Worst of all, I was Asian. Globalization had not hit suburban New Jersey in the late 1980s. There was no Chinese food or appreciation of anything Asian. We were still considered "Orientals" at the time, and anything remotely Pacific in orgin was relegated to the Karate Kid. My nickname at school was Miyogi. They laughed that I knew more about Shaolin and Wudang than I did about "Roseanne."

I learned that kids are cruel, how words and stares can penetrate the bone and make you bleed deeper than any flesh wound. In New York, danger lurked in the streets. Sometimes, I would hear shouting and fighting from my bedside window. In the good neighborhoods of New Jersey, it is a more insidious danger, the kind of bullying that drives students to suicide these days. What's more, I am not sure that inveterate meanness goes away when people grow up.

Saturday, October 9, 2010

Enter Jeju Island

This is Korea's answer to Hawaii: a vista of lush greenery, crystal waters, and indecisive volcanoes. Ironic how lava and ash from smoking mountains comprise most of the places we think of as paradise: Hawaii, Jeju, Capri. Out of destruction come our most coveted vacation spots. Perhaps we are more aware of our mortality when we come to these islands. Perhaps we sense that life is fleeting and this beauty within each of us becomes ever more exquisite.

People come to Jeju Island to honeymoon or to fall in love. I came here because I had walked out of my life. My mother followed the footsteps of her favorite Korean TV drama All In, filmed on location here. And apparently, we were accompanied by a plethora of little ones.

Let me explain. South Korea is the mecca of educational after-school programs; students are more ubiquitous than pens. We ran into large groups of students with matching parkas at practically every national site, monument, or museum in Seoul. It must have been field trip week. Some were inquisitive, some were bored, but their sheer numbers made sight-seeing painstakingly slow. Noisy. And they followed us to Jeju. Imagine trying to admire waterfalls and scenic panoramas with giggling kids running past you every two minutes. Or climbing Sunset Peak, a mountaintop with dazzling views of the island, and finding middle-schoolers throwing tissues at each other on the summit. They were impossible to avoid, even at lunch. Some found my mother endearing; they even gave her gifts and shared kimchi with her. Mostly, they just laughed at me. So much for my maternal instinct.

Luckily, I was in good company. I ran into two single Korean gals, teachers on holiday. One was a tomboy, rather petite, dressed in no-nonsense jeans and a t-shirt. The other was feminine and tall, with long ringlets flowing over her ruffled blouse and she sported high-heeled sandals. She carried a purse, and a magenta parasol to keep the sun from infringing upon her fair complexion.

They were exploring a new walking trail that promised to take hikers through all the delights of Jeju, and I joined them. Despite their command of the language, their mastery of trails left some to be desired. Not that I minded. The shores of Jeju were so beautiful. Sapphire seas breaking onto the black rock beaches in a perfect angle of light. We trudged through hills and cliffs overlooking the ocean, and kudos to my friend with the high heels. Along the way, we also traversed unknown roads and wound up stuck on the wrong side of criss-crossing highways.

Supplied information:
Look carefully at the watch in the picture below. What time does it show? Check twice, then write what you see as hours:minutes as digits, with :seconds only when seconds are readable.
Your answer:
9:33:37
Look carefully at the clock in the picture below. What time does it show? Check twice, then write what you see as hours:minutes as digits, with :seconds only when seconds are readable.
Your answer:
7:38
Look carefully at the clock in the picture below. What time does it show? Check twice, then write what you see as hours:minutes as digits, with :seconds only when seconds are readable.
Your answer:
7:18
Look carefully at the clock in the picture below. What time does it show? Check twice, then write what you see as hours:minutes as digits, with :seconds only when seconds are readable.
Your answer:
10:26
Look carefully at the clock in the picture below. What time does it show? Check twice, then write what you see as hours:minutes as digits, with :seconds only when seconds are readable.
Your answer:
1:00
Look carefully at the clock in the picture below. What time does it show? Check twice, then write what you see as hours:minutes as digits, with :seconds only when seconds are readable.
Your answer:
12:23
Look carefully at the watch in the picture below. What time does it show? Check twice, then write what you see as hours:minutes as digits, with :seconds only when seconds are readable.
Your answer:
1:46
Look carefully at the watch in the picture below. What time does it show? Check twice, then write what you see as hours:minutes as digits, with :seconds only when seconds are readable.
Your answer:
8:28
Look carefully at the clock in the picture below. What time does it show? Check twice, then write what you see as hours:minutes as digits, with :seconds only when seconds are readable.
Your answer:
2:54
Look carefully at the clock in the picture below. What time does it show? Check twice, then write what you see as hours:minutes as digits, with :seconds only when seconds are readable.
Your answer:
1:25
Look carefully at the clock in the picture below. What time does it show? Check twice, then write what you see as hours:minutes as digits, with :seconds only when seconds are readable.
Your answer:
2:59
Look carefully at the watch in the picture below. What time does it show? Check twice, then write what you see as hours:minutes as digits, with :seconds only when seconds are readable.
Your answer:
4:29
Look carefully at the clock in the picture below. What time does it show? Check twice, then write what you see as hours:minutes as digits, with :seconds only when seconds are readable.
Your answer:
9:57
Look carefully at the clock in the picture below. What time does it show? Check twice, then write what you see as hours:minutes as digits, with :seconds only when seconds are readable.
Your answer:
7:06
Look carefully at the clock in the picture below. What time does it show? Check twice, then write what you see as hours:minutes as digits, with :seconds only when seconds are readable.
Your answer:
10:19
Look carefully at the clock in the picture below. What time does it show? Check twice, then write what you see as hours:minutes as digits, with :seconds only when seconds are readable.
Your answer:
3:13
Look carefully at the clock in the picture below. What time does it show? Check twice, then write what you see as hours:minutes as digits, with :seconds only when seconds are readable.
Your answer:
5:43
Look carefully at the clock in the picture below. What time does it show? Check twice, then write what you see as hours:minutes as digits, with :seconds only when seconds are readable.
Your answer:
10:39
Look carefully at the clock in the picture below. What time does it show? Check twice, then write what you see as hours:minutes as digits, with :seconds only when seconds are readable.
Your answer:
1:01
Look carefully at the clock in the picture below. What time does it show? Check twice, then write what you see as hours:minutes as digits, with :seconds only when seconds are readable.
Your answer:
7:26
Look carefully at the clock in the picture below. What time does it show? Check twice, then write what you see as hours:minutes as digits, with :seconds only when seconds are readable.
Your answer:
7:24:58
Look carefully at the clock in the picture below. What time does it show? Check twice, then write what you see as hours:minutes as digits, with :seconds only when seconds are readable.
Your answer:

What the task requires:
In the travel account, what did the tall teacher carry to keep the sun off her fair complexion?

Task response:
A magenta parasol.